Conference Dates

May 8-13, 2016


Recent advances in next-generation sequencing technologies have led to the emergence of RNA-Seq as the preferred transcriptomic tool in the biopharmaceutical industry. However, an important challenge with deploying RNA-Seq to characterize CHO cells is the absence of a common genomic reference for this species. In most published CHO cell transcriptomic studies, RNA-Seq reads are assembled into de novo genomic references which were subsequently used for mapping of the constituent reads. Such an approach makes it difficult to compare results across studies due to the incomplete and non-universal nature of those assemblies. To address this challenge, we evaluated two publicly available genomes and their derived transcriptomes at the NCBI Reference Sequence Database (RefSeq), including CHO-K1 genome (GCF_000223135.1) and Chinese hamster genome (GCF_000419365.1). When applied for a diverse set of 60 RNA-Seq samples, each with approximately 40 million reads, both genomes showed significantly better mapping rates (~75%) compared to their derived transcriptomes (53-63%).

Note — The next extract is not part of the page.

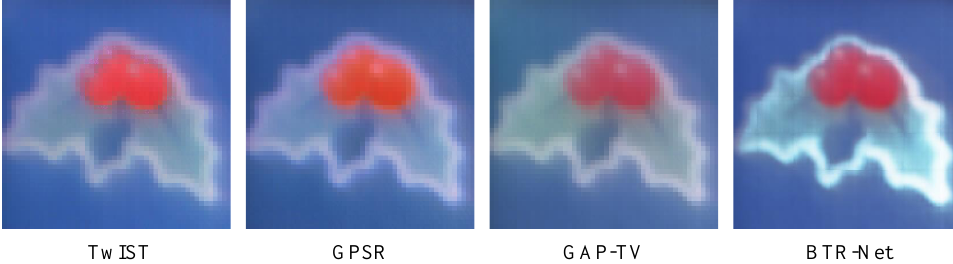
Figure 10. Visual quality comparison of the reconstructed results. Figure 11 draws the reflection spectra of two representative points whose positions are marked on the RGB image, where the x -axis and y -axis represent wavelength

Despite similar annotation, gene content, and KEGG pathway coverage level in both genomes, only 69% of overlapping genes between these two genomes had consistent quantification (i.e., read count) across 60 RNA-Seq samples. Examining genes with quantification discrepancies in a genome browser provides an effective avenue to identify targets for potential genome improvement. Two metrics were proposed to assess the genome-specific difference (consistency) and the sample-specific difference (stringency). Genes with low stringency can introduce biases during the identification of differentially expressed genes and pathways. Given that both genomes for CHO cells are still incomplete, we propose utilization of both in RNA-Seq data analyses until a universal reference with refined genome assembly and gene model annotation is generated.